Prompt: Your reply should be a faithful copy of the records below, free of pictures.

Data:
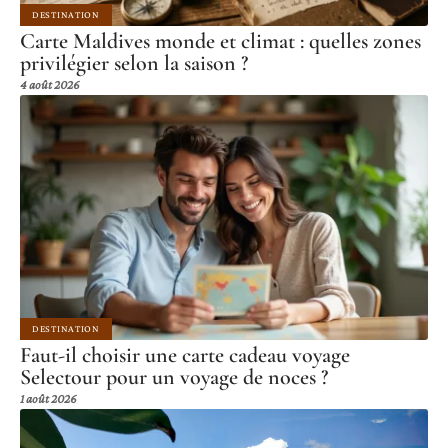
DESTINATION
Carte Maldives monde et climat : quelles zones
privilégier selon la saison ?
4 août 2026
DESTINATION
Faut-il choisir une carte cadeau voyage
Selectour pour un voyage de noces ?
1 août 2026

Answer area:
DESTINATION
Carte Maldives monde et climat : quelles zones
privilégier selon la saison ?
4 août 2026
DESTINATION
Faut-il choisir une carte cadeau voyage
Selectour pour un voyage de noces ?
1 août 2026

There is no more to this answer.